**Set of tasks**
a) According to the energy model patch below, why should em_dev_register_perf_domain() be able to register a cost-only stub perf domain when no .active_power() callback is provided? Answer in one to three sentences.
b) List every line that the energy model patch below deletes from kernel/power/energy_model.c.
c) Resume the energy model patch below at the point where it stops.

**Passage for review**
[RFC][PATCH v0.1 3/6] PM: EM: Add special case to em_dev_register_perf_domain()

Rafael J. Wysocki posted 1 patch 1 year, 1 month ago
kernel/power/energy_model.c |   26 +++++++++++++++++++++++---
1 file changed, 23 insertions(+), 3 deletions(-)
[RFC][PATCH v0.1 3/6] PM: EM: Add special case to em_dev_register_perf_domain()
Posted by Rafael J. Wysocki 1 year, 1 month ago
From: Rafael J. Wysocki <rafael.j.wysocki@intel.com>

Allow em_dev_register_perf_domain() to register a cost-only stub
perf domain with one-element states table if the .active_power()
callback is not provided.

Subsequently, this will be used by the intel_pstate driver to register
stub perf domains for CPUs on hybrid systems.

No intentional functional impact.

Signed-off-by: Rafael J. Wysocki <rafael.j.wysocki@intel.com>
---
 kernel/power/energy_model.c |   26 +++++++++++++++++++++++---
 1 file changed, 23 insertions(+), 3 deletions(-)

Index: linux-pm/kernel/power/energy_model.c
===================================================================
--- linux-pm.orig/kernel/power/energy_model.c
+++ linux-pm/kernel/power/energy_model.c
@@ -426,9 +426,11 @@ static int em_create_pd(struct device *d
 	if (!em_table)
 		goto free_pd;
 
-	ret = em_create_perf_table(dev, pd, em_table->state, cb, flags);
-	if (ret)
-		goto free_pd_table;
+	if (cb->active_power) {
+		ret = em_create_perf_table(dev, pd, em_table->state, cb, flags);
+		if (ret)

**Stored data**
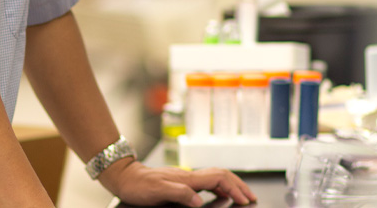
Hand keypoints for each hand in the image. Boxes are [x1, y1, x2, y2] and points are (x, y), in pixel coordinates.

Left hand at [99, 158, 257, 206]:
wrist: (125, 177)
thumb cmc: (139, 185)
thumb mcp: (158, 192)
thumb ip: (179, 194)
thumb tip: (199, 201)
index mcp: (187, 178)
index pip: (218, 179)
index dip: (234, 188)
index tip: (245, 200)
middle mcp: (189, 176)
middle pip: (221, 175)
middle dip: (239, 185)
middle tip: (251, 197)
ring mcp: (186, 177)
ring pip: (215, 177)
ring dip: (231, 185)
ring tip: (241, 196)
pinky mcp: (181, 181)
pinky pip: (206, 182)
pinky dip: (219, 188)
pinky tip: (220, 195)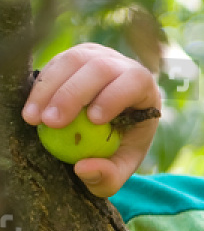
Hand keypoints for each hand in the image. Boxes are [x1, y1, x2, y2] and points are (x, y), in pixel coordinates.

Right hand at [22, 42, 161, 197]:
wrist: (111, 125)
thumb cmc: (121, 145)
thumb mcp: (121, 167)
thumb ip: (110, 175)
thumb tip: (82, 169)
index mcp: (143, 86)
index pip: (135, 81)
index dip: (114, 96)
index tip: (93, 120)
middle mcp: (121, 64)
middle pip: (99, 68)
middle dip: (72, 94)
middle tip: (51, 122)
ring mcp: (96, 55)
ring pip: (73, 61)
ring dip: (49, 89)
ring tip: (33, 119)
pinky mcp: (73, 57)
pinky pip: (55, 64)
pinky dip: (41, 86)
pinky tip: (32, 110)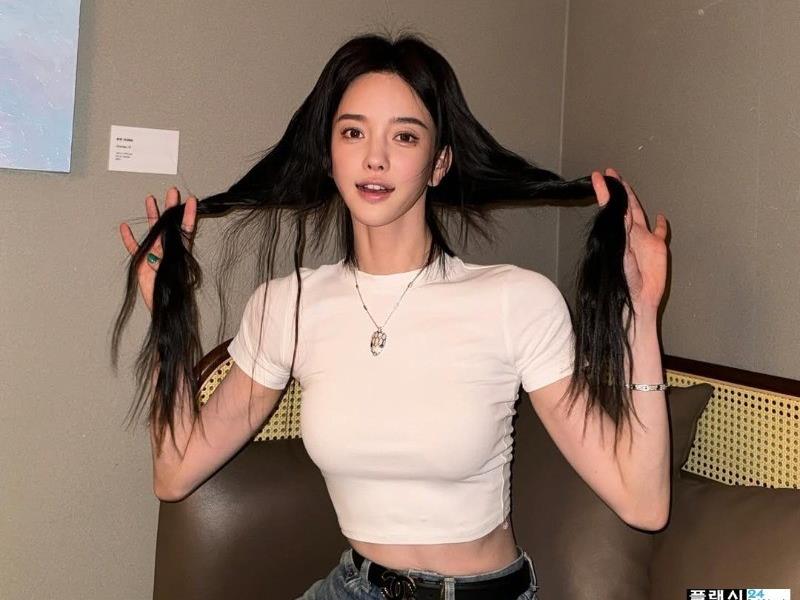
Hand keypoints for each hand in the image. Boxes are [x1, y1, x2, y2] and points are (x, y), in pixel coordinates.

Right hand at [119, 187, 196, 312]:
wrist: (163, 307)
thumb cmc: (174, 293)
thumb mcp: (178, 273)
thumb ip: (175, 259)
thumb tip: (171, 247)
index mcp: (180, 252)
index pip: (187, 229)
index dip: (189, 215)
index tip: (192, 200)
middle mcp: (169, 250)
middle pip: (170, 225)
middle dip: (171, 207)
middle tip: (172, 191)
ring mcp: (155, 254)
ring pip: (153, 231)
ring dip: (152, 215)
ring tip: (150, 199)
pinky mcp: (142, 262)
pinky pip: (134, 248)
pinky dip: (129, 238)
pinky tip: (125, 227)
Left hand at [591, 168, 668, 316]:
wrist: (637, 297)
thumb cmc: (622, 279)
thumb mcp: (618, 251)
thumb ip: (620, 231)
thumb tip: (618, 210)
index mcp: (617, 233)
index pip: (609, 207)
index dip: (604, 191)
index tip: (597, 176)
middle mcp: (629, 233)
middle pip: (623, 206)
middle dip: (617, 189)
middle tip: (610, 173)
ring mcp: (644, 239)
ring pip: (638, 213)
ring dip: (632, 199)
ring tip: (626, 185)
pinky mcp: (658, 246)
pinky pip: (660, 231)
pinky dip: (662, 223)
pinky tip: (661, 216)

**Expected results**
a) The intel_pstate driver will use this to register stub perf domains for CPUs on hybrid systems.

b)
ret = em_create_perf_table(dev, pd, em_table->state, cb, flags);
if (ret)
goto free_pd_table;

c)
+			goto free_pd_table;
+	}
 
 	ret = em_compute_costs(dev, em_table->state, cb, nr_states, flags);
 	if (ret)
@@ -561,11 +563,20 @@ int em_dev_register_perf_domain(struct d
 {
 	unsigned long cap, prev_cap = 0;
 	unsigned long flags = 0;
+	bool stub_pd = false;
 	int cpu, ret;
 
 	if (!dev || !nr_states || !cb)
 		return -EINVAL;
 
+	if (!cb->active_power) {
+		if (!cb->get_cost || nr_states > 1 || microwatts)
+			return -EINVAL;
+
+		/* Special case: a stub perf domain. */
+		stub_pd = true;
+	}
+
 	/*
 	 * Use a mutex to serialize the registration of performance domains and
 	 * let the driver-defined callback functions sleep.
@@ -590,6 +601,15 @@ int em_dev_register_perf_domain(struct d
 				ret = -EEXIST;
 				goto unlock;
 			}
+
+			/*
+			 * The capacity need not be the same for all CPUs in a
+			 * stub perf domain, so long as the average cost of
+			 * running on each of them is approximately the same.
+			 */
+			if (stub_pd)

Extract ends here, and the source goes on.